Nine Democratic U.S. Representatives representing constituencies across the country issued a letter yesterday (December 7) insisting the Federal Communications Commission (FCC) address the disproportionate use of surveillance technology—particularly cell site simulators or "stingrays"—in communities of color.

"Given reports of systemic racial discrimination within law enforcement agencies, it is clear that there is a widespread problem of law enforcement behavior and decision-making [that] is disproportionately harming communities of color," read the letter to FCC Chairman Tom Wheeler. "This is exacerbated by the advancements in surveillance technology."

Of the nine represenatitves, seven—Georgia's Hank Johnson, Minnesota's Keith Ellison, Louisiana's Cedric Richmond, Florida's Alcee Hastings and California's Barbara Lee, Lucille Roybal-Allard and Michael Honda—are people of color. Johnson and Richmond serve on the House Judiciary Subcommittee on Courts, Intellectual Property and the Internet.

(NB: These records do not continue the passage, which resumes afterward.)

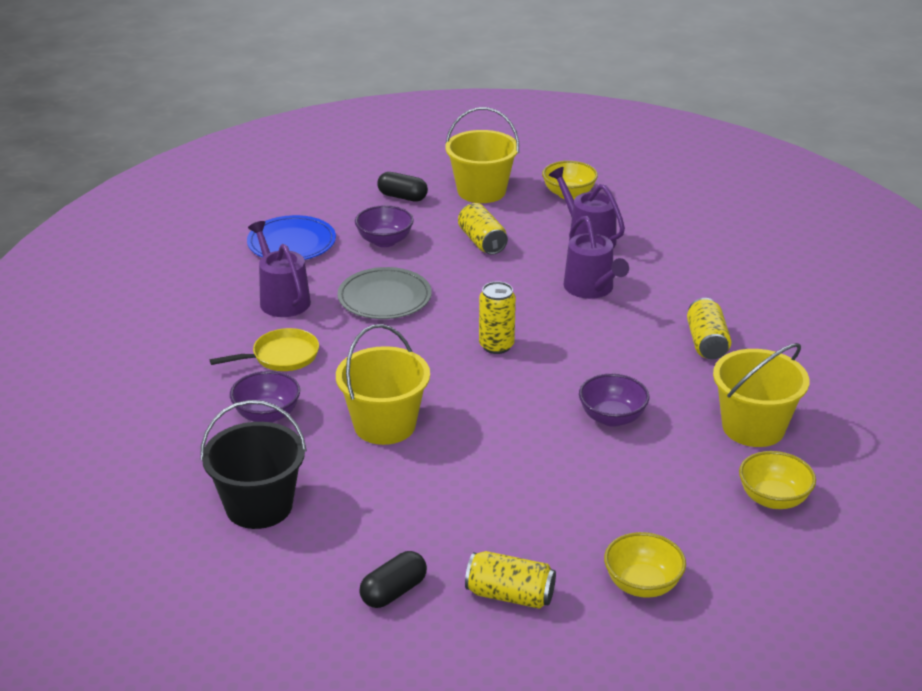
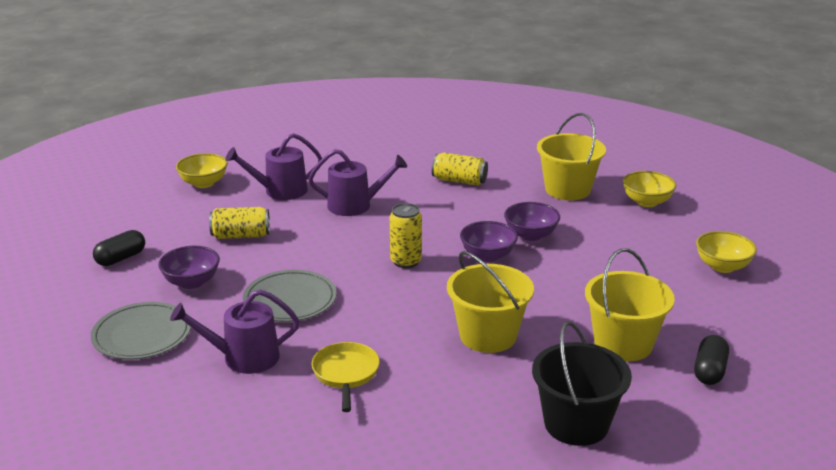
camera: 70 degrees left, 5 degrees down
(267, 415) = (437, 398): purple bowl -> purple bowl (488, 256)
(291, 243) = (142, 335): blue plate -> grey plate
(393, 592) = (709, 371): black capsule -> black capsule turned 45 degrees clockwise
(481, 191) = (155, 219): yellow bucket -> yellow bucket (623, 344)
(510, 595) = (723, 320): yellow can -> none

The letter admonishes targeted use of surveillance technology to track people of color and protests generally, and highlights stingrays specifically. Stingrays emit signals that masquerade as mobile phone towers, prompting phones in a given area to join a fake network. Data that passes through them, including location and correspondence, can then be monitored by law enforcement. "Alarmingly, these devices are reportedly used with greater frequency against people exercising their First Amendment rights, specifically people of color," read the letter.

Several advocacy organizations filed an FCC complaint in August regarding the Baltimore Police Department's admitted stingray use. "Before an incoming administration bent on denying our most fundamental freedoms gains control of these tools for mass surveillance, we hope the FCC will hear the urging of Rep. Johnson and his House colleagues to end the warrantless use of stingrays," said Brandi Collins of Color of Change, one of the organizations behind the August complaint, in an emailed statement.